Zimbabwe Situation

Zim widens multi-currency basket

via Zim widens multi-currency basket | The Source January 29, 2014

The Reserve Bank of Zimbabwe (RBZ) on Wednesday widened the multi-currency basket to include four more foreign currencies in what analysts see as a way of addressing the cash shortage in the economy.

Currencies of China, India, Japan and Australia are now legal tender, alongside the greenback, South African Rand, Botswana Pula, British Pound and the Euro.

Zimbabwe adopted the multi-currency system in 2009 to curb runway inflation which peaked at 500 billion percent  in 2008 and destroyed its local currency.

“Trade and investment ties between Zimbabwe, China, India, Japan and Australia have grown appreciably. It is against this background of growth in trade and investment ties that in the 2014 national budget, the minister of finance and economic development underscored the importance of including other currencies in the basket of already circulating currencies,” said the acting governor, Charity Dhliwayo in the first monetary policy statement since January last year.

She said exporters and the general public could open accounts in the various currencies in the basket.

RBZ would  also assume its role of banker to government on March 31 and resume its lender of last resort function after government agreed to inherit its $1.35 billion debt and recapitalise it to the tune of $200 million.

“The bank will also be responsible for raising funding for government as and when the need arises,” Dhliwayo said.

In the absence of the lender of last resort, the interbank market was inactive with average money market surpluses exceeding $250 million in 2012 and 2013.

“With a well funded lender of last resort facility, RBZ will accommodate solvent banking institutions experiencing temporary liquidity challenges against acceptable collateral,” she said.

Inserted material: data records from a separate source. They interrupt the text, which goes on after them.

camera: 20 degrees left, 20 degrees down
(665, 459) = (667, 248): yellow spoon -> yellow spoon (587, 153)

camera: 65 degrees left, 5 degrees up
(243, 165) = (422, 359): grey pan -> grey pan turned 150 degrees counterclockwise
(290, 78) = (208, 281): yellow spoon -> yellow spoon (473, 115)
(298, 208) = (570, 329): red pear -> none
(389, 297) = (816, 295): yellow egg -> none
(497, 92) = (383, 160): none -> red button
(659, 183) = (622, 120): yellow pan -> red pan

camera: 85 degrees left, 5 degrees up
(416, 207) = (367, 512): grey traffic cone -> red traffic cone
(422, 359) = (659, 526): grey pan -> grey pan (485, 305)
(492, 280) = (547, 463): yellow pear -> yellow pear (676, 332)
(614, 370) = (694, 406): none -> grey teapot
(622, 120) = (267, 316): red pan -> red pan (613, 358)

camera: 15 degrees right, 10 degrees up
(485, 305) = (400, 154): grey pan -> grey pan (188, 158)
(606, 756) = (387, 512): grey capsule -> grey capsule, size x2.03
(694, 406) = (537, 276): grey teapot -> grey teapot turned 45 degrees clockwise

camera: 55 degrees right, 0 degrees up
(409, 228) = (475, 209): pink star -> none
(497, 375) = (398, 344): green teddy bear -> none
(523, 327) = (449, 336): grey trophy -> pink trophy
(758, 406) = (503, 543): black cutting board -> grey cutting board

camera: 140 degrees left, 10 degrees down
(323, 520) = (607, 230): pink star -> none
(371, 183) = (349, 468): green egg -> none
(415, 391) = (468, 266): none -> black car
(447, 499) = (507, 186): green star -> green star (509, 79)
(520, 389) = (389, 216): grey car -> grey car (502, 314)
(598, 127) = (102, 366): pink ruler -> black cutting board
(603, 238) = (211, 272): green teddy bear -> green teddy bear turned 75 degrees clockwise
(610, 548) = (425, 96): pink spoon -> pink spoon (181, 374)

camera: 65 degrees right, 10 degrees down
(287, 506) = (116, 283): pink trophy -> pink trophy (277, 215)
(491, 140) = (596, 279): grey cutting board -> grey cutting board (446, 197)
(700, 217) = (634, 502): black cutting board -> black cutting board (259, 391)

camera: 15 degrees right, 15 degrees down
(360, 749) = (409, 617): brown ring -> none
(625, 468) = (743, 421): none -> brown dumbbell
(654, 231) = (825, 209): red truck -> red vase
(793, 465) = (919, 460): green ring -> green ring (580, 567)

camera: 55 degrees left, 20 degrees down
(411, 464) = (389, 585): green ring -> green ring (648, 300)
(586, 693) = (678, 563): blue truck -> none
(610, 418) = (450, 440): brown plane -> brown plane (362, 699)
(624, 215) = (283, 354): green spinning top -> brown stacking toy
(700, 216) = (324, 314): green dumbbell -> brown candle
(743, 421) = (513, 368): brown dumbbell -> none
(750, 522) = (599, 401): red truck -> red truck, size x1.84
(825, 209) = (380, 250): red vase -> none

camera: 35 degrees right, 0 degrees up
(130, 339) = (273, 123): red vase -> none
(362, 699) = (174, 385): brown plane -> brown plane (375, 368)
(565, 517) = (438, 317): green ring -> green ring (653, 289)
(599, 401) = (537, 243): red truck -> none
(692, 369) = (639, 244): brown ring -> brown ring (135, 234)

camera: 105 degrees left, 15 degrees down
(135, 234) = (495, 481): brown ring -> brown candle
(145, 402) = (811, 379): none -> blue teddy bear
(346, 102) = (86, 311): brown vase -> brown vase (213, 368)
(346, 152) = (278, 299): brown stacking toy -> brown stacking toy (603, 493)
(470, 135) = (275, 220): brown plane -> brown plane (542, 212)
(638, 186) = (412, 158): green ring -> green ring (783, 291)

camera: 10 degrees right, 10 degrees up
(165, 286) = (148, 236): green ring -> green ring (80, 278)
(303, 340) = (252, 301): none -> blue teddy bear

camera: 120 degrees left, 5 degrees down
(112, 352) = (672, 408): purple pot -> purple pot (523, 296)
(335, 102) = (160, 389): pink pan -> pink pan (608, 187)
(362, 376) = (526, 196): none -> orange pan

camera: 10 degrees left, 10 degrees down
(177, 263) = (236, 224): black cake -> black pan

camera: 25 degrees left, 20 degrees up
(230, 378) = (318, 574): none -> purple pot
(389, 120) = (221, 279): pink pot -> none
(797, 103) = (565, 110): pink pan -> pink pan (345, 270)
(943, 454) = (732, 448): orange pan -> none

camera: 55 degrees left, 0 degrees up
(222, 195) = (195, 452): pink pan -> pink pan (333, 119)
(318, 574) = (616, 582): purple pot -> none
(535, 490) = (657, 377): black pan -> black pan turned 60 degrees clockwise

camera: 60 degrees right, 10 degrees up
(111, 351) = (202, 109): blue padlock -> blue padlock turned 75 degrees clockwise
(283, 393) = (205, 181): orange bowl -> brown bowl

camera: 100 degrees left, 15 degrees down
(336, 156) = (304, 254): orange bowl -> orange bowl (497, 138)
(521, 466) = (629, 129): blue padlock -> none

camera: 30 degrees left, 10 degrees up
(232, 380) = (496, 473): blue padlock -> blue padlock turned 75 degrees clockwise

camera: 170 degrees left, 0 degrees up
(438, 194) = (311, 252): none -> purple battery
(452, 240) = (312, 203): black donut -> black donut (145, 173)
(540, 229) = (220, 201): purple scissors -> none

Due to a decline in exports, banks reported a decline in foreign currency receipts by 2.1 percent to $7.5 billion last year compared to 2012.

Foreign payments amounted to $8.9 billion last year compared to $8.2 billion in 2012.

International money transfers received declined by 15 percent to $1.8 billion last year down from $2.1 billion in 2012.

Dhliwayo said the banking sector remained generally stable despite the various underlying macroeconomic challenges and institution specific weaknesses.

Total banking deposits in 2013 amounted to $4.73 billion while loans and advances were at $3.70 billion.

Despite the decline in deposits, the loans to deposit ratio increased to 78.29 percent during the period under review from 37.33 percent  in 2009.

Banks are now required to set aside adequate provisions that reflect the level of credit risk in their loan portfolio.

The banking sector’s average non-performing loans to total loans ratio stood at 15.92 percent as at 31 December last year.

Banks will now be required to maintain capital thresholds that were obtaining in December 2012 of $25 million for commercial and merchant banks,  while building societies  should bring their capital to $20 million;  $15 million for discount and finance houses and $5 million for microfinance banks. Banks and building societies are expected to increase their capital levels to  $100 million and $80 million respectively by December 31, 2020.

Dhliwayo urged banks facing challenges to immediately consolidate or merge, dilute shareholding by potential investors or convert licences to microfinance banks.

She expressed concern over the growth of insider loans which stood at $175.3 million of which $117.4 million or 66.97 percent were non-performing.